## BRIEF
Transcribe all of the material below line by line, reproducing each line without alteration.
======== PROVIDED INFORMATION
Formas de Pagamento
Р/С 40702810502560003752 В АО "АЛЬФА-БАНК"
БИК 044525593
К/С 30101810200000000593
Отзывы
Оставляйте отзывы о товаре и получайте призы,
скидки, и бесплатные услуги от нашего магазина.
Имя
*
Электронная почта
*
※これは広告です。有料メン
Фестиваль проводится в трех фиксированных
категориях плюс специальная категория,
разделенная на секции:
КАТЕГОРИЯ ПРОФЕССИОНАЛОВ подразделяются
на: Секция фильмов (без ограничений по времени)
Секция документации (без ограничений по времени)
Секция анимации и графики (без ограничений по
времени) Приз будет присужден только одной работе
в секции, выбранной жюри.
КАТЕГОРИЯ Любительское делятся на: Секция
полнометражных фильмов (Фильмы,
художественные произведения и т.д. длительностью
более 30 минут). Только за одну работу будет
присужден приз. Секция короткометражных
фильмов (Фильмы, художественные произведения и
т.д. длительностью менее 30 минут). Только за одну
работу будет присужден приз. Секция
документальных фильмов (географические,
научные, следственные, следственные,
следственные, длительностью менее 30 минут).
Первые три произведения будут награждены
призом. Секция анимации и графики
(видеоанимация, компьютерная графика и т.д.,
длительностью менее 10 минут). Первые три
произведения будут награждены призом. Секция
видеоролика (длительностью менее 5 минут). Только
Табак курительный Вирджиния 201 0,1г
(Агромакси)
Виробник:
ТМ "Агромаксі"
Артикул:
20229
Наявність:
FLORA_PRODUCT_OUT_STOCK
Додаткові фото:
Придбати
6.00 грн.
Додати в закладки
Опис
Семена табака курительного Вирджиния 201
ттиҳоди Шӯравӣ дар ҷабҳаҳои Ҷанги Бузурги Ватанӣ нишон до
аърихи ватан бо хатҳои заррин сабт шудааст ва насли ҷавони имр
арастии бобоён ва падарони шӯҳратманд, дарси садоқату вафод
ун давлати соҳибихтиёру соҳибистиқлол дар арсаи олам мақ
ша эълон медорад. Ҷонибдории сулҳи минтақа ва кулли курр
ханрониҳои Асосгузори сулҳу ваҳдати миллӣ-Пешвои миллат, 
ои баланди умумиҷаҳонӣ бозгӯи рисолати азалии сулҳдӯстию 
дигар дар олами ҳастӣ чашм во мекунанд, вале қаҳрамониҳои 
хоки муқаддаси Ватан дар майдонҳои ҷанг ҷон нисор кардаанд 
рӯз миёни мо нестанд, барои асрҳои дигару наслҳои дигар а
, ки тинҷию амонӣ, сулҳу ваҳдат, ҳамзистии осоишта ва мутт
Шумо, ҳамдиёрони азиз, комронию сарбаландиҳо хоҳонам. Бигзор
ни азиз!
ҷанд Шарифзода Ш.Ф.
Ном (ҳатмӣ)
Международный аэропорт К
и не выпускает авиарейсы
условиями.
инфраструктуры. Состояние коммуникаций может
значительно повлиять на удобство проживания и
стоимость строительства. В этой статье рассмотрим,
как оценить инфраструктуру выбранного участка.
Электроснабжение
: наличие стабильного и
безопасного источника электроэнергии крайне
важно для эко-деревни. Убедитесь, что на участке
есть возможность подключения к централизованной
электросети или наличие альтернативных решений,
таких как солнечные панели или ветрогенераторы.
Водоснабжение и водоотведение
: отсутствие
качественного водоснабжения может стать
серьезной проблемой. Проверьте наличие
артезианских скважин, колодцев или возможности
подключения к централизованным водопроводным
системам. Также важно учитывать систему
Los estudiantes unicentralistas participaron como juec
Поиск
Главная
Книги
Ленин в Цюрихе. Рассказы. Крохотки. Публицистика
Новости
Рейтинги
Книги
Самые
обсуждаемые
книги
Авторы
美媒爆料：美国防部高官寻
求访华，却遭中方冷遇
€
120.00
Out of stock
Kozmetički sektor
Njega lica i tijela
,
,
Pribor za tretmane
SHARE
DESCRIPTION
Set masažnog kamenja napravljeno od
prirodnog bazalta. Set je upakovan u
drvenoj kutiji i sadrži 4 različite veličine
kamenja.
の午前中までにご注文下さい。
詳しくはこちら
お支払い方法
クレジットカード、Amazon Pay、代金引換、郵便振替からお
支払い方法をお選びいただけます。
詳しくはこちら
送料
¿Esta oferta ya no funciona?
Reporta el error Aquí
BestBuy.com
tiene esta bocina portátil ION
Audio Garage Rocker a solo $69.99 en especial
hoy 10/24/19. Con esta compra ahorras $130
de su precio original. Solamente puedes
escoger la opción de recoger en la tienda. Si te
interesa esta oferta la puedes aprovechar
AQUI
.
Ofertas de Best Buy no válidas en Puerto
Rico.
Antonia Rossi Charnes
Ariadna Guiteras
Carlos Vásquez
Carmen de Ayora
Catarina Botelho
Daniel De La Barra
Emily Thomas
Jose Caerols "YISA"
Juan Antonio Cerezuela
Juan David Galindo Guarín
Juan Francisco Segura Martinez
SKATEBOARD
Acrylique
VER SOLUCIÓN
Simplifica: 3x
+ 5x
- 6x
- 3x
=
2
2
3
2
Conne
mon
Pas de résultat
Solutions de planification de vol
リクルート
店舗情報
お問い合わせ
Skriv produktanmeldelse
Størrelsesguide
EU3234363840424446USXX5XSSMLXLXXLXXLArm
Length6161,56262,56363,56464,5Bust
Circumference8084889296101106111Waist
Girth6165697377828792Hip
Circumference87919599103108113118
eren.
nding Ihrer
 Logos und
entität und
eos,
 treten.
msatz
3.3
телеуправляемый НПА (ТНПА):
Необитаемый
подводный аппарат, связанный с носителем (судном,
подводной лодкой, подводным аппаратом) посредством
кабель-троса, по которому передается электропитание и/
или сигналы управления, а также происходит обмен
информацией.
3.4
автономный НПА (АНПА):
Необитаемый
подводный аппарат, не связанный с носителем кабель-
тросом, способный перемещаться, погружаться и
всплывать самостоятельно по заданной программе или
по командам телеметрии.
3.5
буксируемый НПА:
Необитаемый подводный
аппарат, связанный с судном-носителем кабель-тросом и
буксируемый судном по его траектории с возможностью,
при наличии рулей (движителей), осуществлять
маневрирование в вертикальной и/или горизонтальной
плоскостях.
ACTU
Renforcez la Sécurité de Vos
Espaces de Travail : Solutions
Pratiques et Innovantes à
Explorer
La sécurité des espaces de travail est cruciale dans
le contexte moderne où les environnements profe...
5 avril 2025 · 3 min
================
## EXERCISE ANSWER
Formas de Pagamento
Р/С 40702810502560003752 В АО "АЛЬФА-БАНК"
БИК 044525593
К/С 30101810200000000593
Отзывы
Оставляйте отзывы о товаре и получайте призы,
скидки, и бесплатные услуги от нашего магазина.
Имя
*
Электронная почта
*
※これは広告です。有料メン
Фестиваль проводится в трех фиксированных
категориях плюс специальная категория,
разделенная на секции:
КАТЕГОРИЯ ПРОФЕССИОНАЛОВ подразделяются
на: Секция фильмов (без ограничений по времени)
Секция документации (без ограничений по времени)
Секция анимации и графики (без ограничений по
времени) Приз будет присужден только одной работе
в секции, выбранной жюри.
КАТЕГОРИЯ Любительское делятся на: Секция
полнометражных фильмов (Фильмы,
художественные произведения и т.д. длительностью
более 30 минут). Только за одну работу будет
присужден приз. Секция короткометражных
фильмов (Фильмы, художественные произведения и
т.д. длительностью менее 30 минут). Только за одну
работу будет присужден приз. Секция
документальных фильмов (географические,
научные, следственные, следственные,
следственные, длительностью менее 30 минут).
Первые три произведения будут награждены
призом. Секция анимации и графики
(видеоанимация, компьютерная графика и т.д.,
длительностью менее 10 минут). Первые три
произведения будут награждены призом. Секция
видеоролика (длительностью менее 5 минут). Только
Табак курительный Вирджиния 201 0,1г
(Агромакси)
Виробник:
ТМ "Агромаксі"
Артикул:
20229
Наявність:
FLORA_PRODUCT_OUT_STOCK
Додаткові фото:
Придбати
6.00 грн.
Додати в закладки
Опис
Семена табака курительного Вирджиния 201
ттиҳоди Шӯравӣ дар ҷабҳаҳои Ҷанги Бузурги Ватанӣ нишон до
аърихи ватан бо хатҳои заррин сабт шудааст ва насли ҷавони имр
арастии бобоён ва падарони шӯҳратманд, дарси садоқату вафод
ун давлати соҳибихтиёру соҳибистиқлол дар арсаи олам мақ
ша эълон медорад. Ҷонибдории сулҳи минтақа ва кулли курр
ханрониҳои Асосгузори сулҳу ваҳдати миллӣ-Пешвои миллат, 
ои баланди умумиҷаҳонӣ бозгӯи рисолати азалии сулҳдӯстию 
дигар дар олами ҳастӣ чашм во мекунанд, вале қаҳрамониҳои 
хоки муқаддаси Ватан дар майдонҳои ҷанг ҷон нисор кардаанд 
рӯз миёни мо нестанд, барои асрҳои дигару наслҳои дигар а
, ки тинҷию амонӣ, сулҳу ваҳдат, ҳамзистии осоишта ва мутт
Шумо, ҳамдиёрони азиз, комронию сарбаландиҳо хоҳонам. Бигзор
ни азиз!
ҷанд Шарифзода Ш.Ф.
Ном (ҳатмӣ)
Международный аэропорт К
и не выпускает авиарейсы
условиями.
инфраструктуры. Состояние коммуникаций может
значительно повлиять на удобство проживания и
стоимость строительства. В этой статье рассмотрим,
как оценить инфраструктуру выбранного участка.
Электроснабжение
: наличие стабильного и
безопасного источника электроэнергии крайне
важно для эко-деревни. Убедитесь, что на участке
есть возможность подключения к централизованной
электросети или наличие альтернативных решений,
таких как солнечные панели или ветрогенераторы.
Водоснабжение и водоотведение
: отсутствие
качественного водоснабжения может стать
серьезной проблемой. Проверьте наличие
артезианских скважин, колодцев или возможности
подключения к централизованным водопроводным
системам. Также важно учитывать систему
Los estudiantes unicentralistas participaron como juec
Поиск
Главная
Книги
Ленин в Цюрихе. Рассказы. Крохотки. Публицистика
Новости
Рейтинги
Книги
Самые
обсуждаемые
книги
Авторы
美媒爆料：美国防部高官寻
求访华，却遭中方冷遇
€
120.00
Out of stock
Kozmetički sektor
Njega lica i tijela
,
,
Pribor za tretmane
SHARE
DESCRIPTION
Set masažnog kamenja napravljeno od
prirodnog bazalta. Set je upakovan u
drvenoj kutiji i sadrži 4 različite veličine
kamenja.
の午前中までにご注文下さい。
詳しくはこちら
お支払い方法
クレジットカード、Amazon Pay、代金引換、郵便振替からお
支払い方法をお選びいただけます。
詳しくはこちら
送料
¿Esta oferta ya no funciona?
Reporta el error Aquí
BestBuy.com
tiene esta bocina portátil ION
Audio Garage Rocker a solo $69.99 en especial
hoy 10/24/19. Con esta compra ahorras $130
de su precio original. Solamente puedes
escoger la opción de recoger en la tienda. Si te
interesa esta oferta la puedes aprovechar
AQUI
.
Ofertas de Best Buy no válidas en Puerto
Rico.
Antonia Rossi Charnes
Ariadna Guiteras
Carlos Vásquez
Carmen de Ayora
Catarina Botelho
Daniel De La Barra
Emily Thomas
Jose Caerols "YISA"
Juan Antonio Cerezuela
Juan David Galindo Guarín
Juan Francisco Segura Martinez
SKATEBOARD
Acrylique
VER SOLUCIÓN
Simplifica: 3x
+ 5x
- 6x
- 3x
=
2
2
3
2
Conne
mon
Pas de résultat
Solutions de planification de vol
リクルート
店舗情報
お問い合わせ
Skriv produktanmeldelse
Størrelsesguide
EU3234363840424446USXX5XSSMLXLXXLXXLArm
Length6161,56262,56363,56464,5Bust
Circumference8084889296101106111Waist
Girth6165697377828792Hip
Circumference87919599103108113118
eren.
nding Ihrer
 Logos und
entität und
eos,
 treten.
msatz
3.3
телеуправляемый НПА (ТНПА):
Необитаемый
подводный аппарат, связанный с носителем (судном,
подводной лодкой, подводным аппаратом) посредством
кабель-троса, по которому передается электропитание и/
или сигналы управления, а также происходит обмен
информацией.
3.4
автономный НПА (АНПА):
Необитаемый
подводный аппарат, не связанный с носителем кабель-
тросом, способный перемещаться, погружаться и
всплывать самостоятельно по заданной программе или
по командам телеметрии.
3.5
буксируемый НПА:
Необитаемый подводный
аппарат, связанный с судном-носителем кабель-тросом и
буксируемый судном по его траектории с возможностью,
при наличии рулей (движителей), осуществлять
маневрирование в вертикальной и/или горизонтальной
плоскостях.
ACTU
Renforcez la Sécurité de Vos
Espaces de Travail : Solutions
Pratiques et Innovantes à
Explorer
La sécurité des espaces de travail est cruciale dans
le contexte moderne où les environnements profe...
5 avril 2025 · 3 min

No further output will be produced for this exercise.